As far as communicating to the host goes, it is reasonable to send data back to the host. You just generally want to prefer allocating and storing the buffer on the GPU first, and then later copy it back to the host. It’s reasonable and common to do a reduction kernel of some sort on the GPU before either sending data to the host, or before using the result as input to a subsequent kernel. Some of what you’re talking about leads me to imagine several different kinds of kernels that run back-to-back processing the results of the ray tracing. See if thinking about CUDA kernels that process the results of the OptiX launch opens up some new conceptual possibilities; there are a lot of options once you start to think about doing a reduction pass on the GPU separate from the render pass, since that makes it much easier to resize and reshape your ray tracing results.

–
David.

tjaenichen · July 16, 2021, 6:30pm

Thanks David!

I just remember now from testing that at least for what we do what is costly is the trace, not the launch itself. (but will test this again with a full set) So I am going to try out the launch/abort/relaunch pattern aiming for a large enough buffer. It sort of flipped around how I look at the problem.

I tried the solid angle route, but there was always some corner case where this created more problems than it was worth it.

The rays are uniform, so not actually random. I was thinking about bit fields, but thought that it would only reduce the memory load so much, while creating all this overhead with the bit operations.

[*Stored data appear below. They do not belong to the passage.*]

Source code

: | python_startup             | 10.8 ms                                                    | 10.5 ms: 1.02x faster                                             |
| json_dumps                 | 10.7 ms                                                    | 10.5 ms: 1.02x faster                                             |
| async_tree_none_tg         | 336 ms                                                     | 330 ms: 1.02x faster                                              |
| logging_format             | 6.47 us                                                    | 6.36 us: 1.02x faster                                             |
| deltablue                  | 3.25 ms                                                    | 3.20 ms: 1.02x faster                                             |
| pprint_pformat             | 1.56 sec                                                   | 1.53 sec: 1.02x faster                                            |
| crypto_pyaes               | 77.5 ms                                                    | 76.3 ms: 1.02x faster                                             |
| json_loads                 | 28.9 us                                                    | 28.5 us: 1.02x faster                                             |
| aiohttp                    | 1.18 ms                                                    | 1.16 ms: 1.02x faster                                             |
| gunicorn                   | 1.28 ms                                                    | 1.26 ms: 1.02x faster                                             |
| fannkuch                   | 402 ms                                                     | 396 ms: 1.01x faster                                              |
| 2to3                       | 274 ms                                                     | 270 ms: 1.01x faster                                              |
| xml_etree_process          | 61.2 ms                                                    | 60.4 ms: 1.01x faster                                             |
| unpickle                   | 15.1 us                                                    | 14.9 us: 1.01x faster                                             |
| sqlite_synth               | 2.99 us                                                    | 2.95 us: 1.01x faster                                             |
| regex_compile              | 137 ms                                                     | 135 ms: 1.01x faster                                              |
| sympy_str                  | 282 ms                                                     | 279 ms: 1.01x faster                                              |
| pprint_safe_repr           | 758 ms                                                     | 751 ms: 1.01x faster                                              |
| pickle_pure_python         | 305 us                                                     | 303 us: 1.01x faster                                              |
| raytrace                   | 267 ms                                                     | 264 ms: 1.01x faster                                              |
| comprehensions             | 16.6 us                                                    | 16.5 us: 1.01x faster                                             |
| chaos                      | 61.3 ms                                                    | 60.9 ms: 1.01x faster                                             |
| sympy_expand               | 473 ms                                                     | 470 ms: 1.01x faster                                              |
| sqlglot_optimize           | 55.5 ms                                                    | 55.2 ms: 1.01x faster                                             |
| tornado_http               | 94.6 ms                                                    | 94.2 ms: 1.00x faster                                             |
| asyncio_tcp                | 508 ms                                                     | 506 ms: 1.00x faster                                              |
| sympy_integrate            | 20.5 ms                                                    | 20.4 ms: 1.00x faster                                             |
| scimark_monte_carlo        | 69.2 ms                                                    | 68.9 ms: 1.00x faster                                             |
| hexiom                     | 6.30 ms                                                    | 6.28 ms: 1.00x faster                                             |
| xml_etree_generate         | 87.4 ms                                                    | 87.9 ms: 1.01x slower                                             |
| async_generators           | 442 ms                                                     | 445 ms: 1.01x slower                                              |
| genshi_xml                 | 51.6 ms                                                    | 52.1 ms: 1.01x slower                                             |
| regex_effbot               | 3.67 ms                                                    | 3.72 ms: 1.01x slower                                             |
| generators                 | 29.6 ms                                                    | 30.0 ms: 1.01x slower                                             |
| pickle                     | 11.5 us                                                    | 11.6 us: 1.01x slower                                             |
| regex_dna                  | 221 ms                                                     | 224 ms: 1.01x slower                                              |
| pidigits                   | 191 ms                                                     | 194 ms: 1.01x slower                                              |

As for the multiple kernels… I need to think about that.

Again, thanks a lot. This really helped :)

Thorsten

dhart · July 16, 2021, 6:45pm

Ah, uniform rays might be even cheaper to generate on the fly than random.

So FWIW with bit fields and multiple kernels, I was kind-of imagining these things going together. One option is to write initial results into a bigger buffer without using bit twiddling, then use a reduction kernel to pack the bits and compress them however you see fit, and when you go to re-render, you can extract the bits you need to connect primary rays and secondary rays. The benefit of what I’m talking about is avoiding bit twiddling during the writing phase of your first render / OptiX launch, where it would have the biggest impact and possibly require atomics. The reduction phase would be a gather so would avoid atomics, and the re-render phase would only need to unpack the bits you need, which is a few extra instructions but by virtue of being packed you get the benefits of a higher hit rate from cached memory reads.

Anyway, I do hope my rambling helped a little. Flipping how you look at the problem is kind-of the goal, until it starts to fit into something scalable. I’m slightly worried I made the kernel abort sound too good… do think about possible ways to not need to interrupt a running kernel, I don’t want to send you down a rabbit hole.

–
David.

tjaenichen · July 16, 2021, 7:13pm

Neat! Yeah, I see the multi kernel thing now. Haven’t though about running another intermediate step in between that way.

What I take from the abort thing would be to use a buffer that is large enough most of the time (in prod at least) , with the fall back option of rerunning. (and a smaller buffer for dev, smaller devices)

And as you said, it wouldn’t be an actual abort, just no ops.

tjaenichen · July 16, 2021, 8:08pm

hmm, actually the bit field should be small enough to make all of this moot or at least help a lot using the packing…

Thanks! :)